I lived on a kibbutz for nearly three years after university and had similar levels of personal space. While I definitely would not want to live on a kibbutz for my whole life, there were very significant downsides (internal politics), I made some lifelong friends there and overall consider that experience to have been very positive, in particular for my social life.

that's not comparable to SRO in the city, where you'd be sharing living space with far more diverse and vibrant characters. no one in their sane mind would choose to live in one of those, unless they were on the brink of homelessness.

Oh we definitely had diverse and vibrant characters, and that was part of what made living there fun.
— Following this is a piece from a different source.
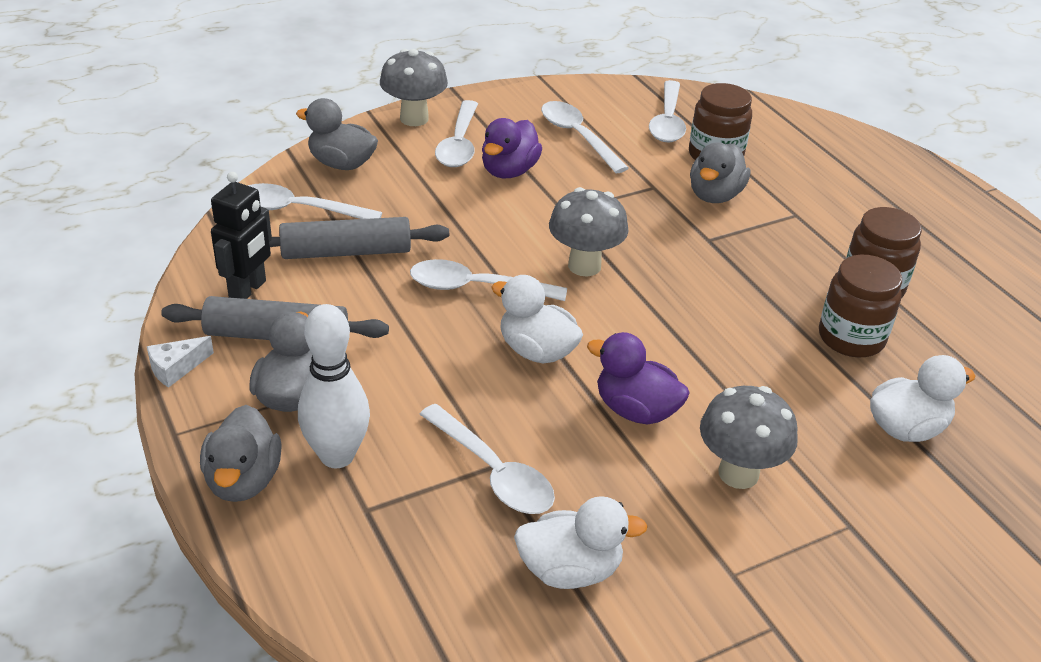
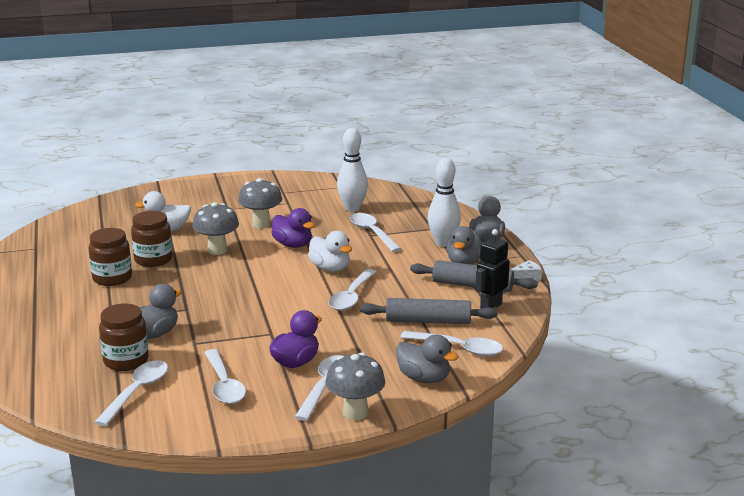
camera: 165 degrees left, 15 degrees down
white spoon [410,259,567,301] -> white spoon turned 90 degrees clockwise [329,269,376,311]
white duck [514,496,648,589] -> white bowling pin [337,128,368,212]
grey mushroom [549,187,629,276] -> grey mushroom moved to [193,202,239,255]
I also find it strange that in a page about solutions to loneliness, you reject one that, by your own admission, would introduce someone lonely to a wide variety of new people.

But if you're trying to use it as a euphemism for drug addicts, I think you'll often find that they end up homeless, despite there being SROs, because they spend their SRO rent on drugs instead, and they get evicted. If you're trying to use a euphemism for sex workers, the successful SROs usually had strict rules around the Single Resident part.
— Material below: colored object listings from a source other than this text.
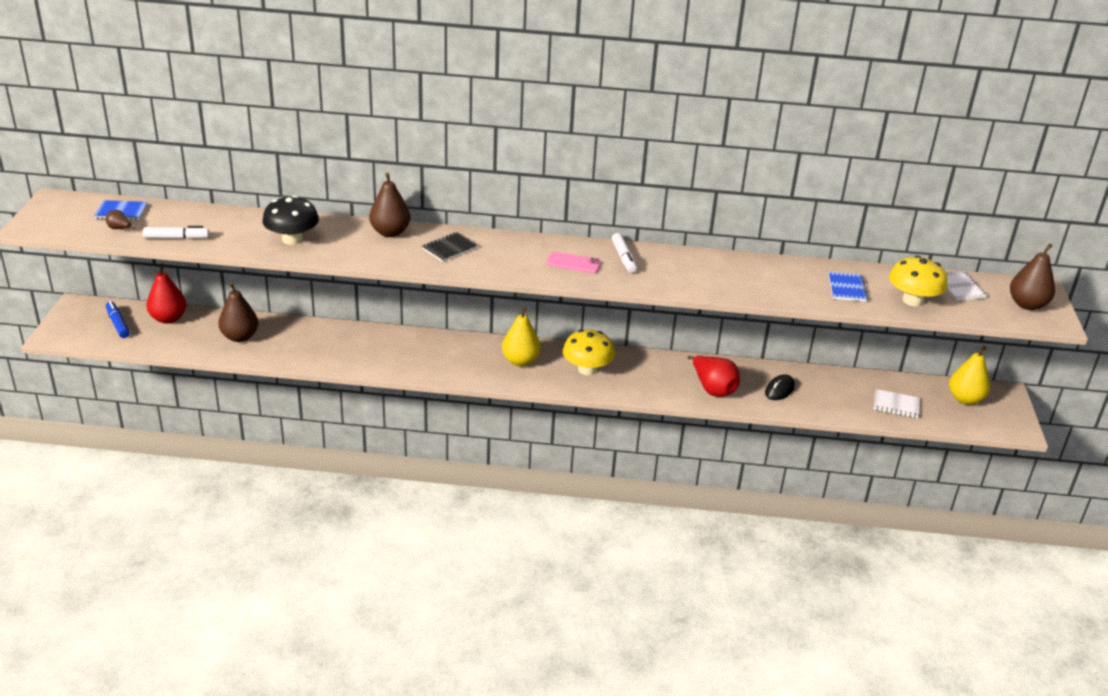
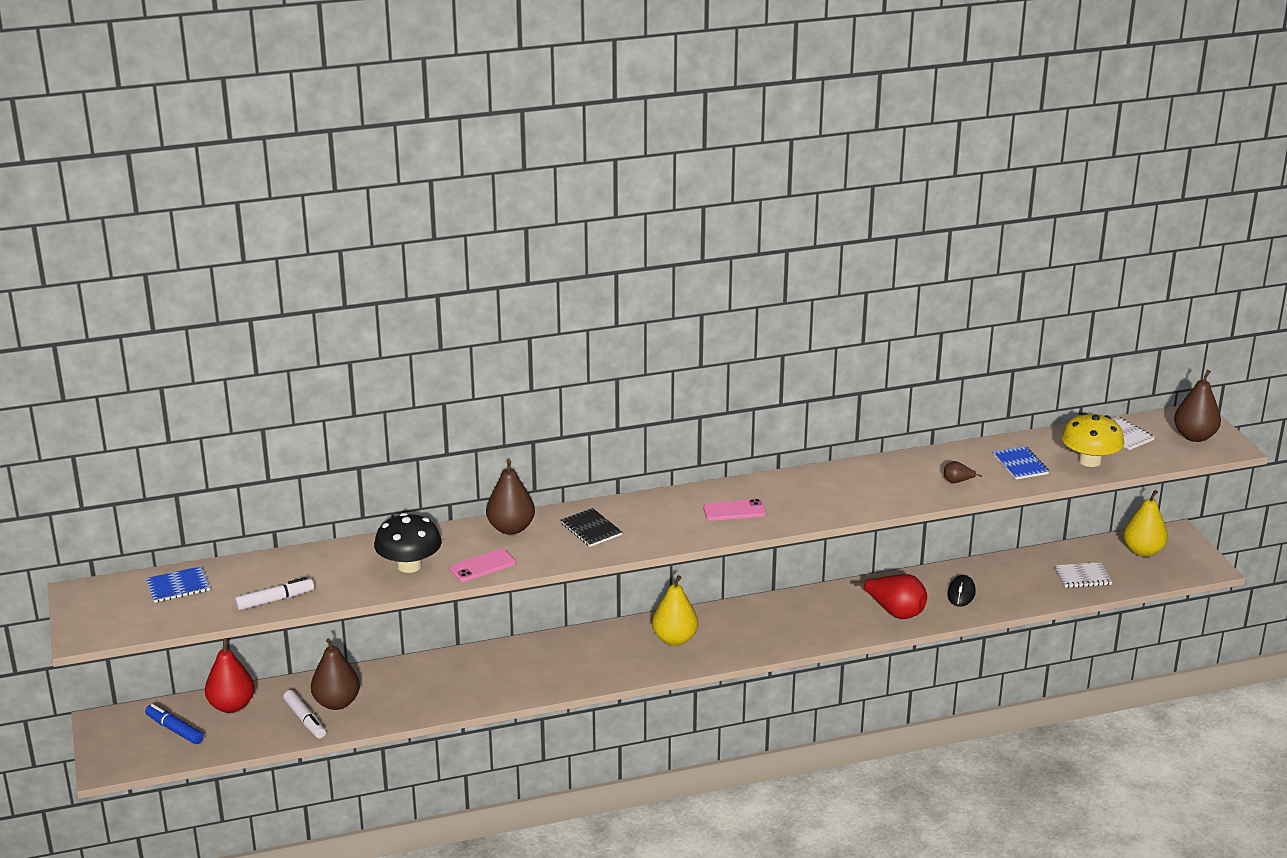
camera: 20 degrees left, 5 degrees down
brown pear [106,210,134,229] -> brown pear moved to [944,461,982,483]
black notebook [422,232,477,262] -> black notebook turned 60 degrees counterclockwise [561,508,622,547]
yellow mushroom [563,329,615,375] -> none
white marker [612,233,637,273] -> white marker moved to [283,690,326,738]
none -> pink phone [449,549,516,582]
Basically it's just like hotels, in the sense that there are both seedy, run-down, crummy hotels and there are upscale hotels. That there are some crummy hotels is not an indictment of hotels in general. If you make the category legal, you will find worse and better examples, and lonely people would have their choice of establishment that would help put them back into close proximity with others.


>I also find it strange that in a page about solutions to loneliness, you reject one that, by your own admission, would introduce someone lonely to a wide variety of new people.

I don't see how sharing the bathroom and the kitchen with alcoholics, drug addicts, ex-cons, and mentally ill could possibly alleviate one's loneliness. and trust me, even a few of those per floor are enough to make living there an unpleasant experience.

you picture SRO as some kind of hippie commune thing. it's not. again: no one in their sane mind actively chooses to live in such inhumane conditions. it is utterly bizarre to me that someone would romanticize sharing a toilet with fifty other people.


Like I said, if SROs are legal, you will get better and worse examples. Certainly a lot of people lived in university dormitories which are not, of course, filled with the dregs of society. Is there a market for an SRO hall filled with young Congressional staffers in Washington DC? Or one on Wall Street for young entry-level folk working in investment banks pulling 16 hour days in their first couple of years? Almost certainly. You keep out the dregs of society the same as anywhere else: you charge more than the cheapest places and ask people to sign a strict behavioral code where violations result in quick eviction.

And you share a toilet with a hundred other people in your workplace. So what? SRO rent pays for cleaning staff for common areas.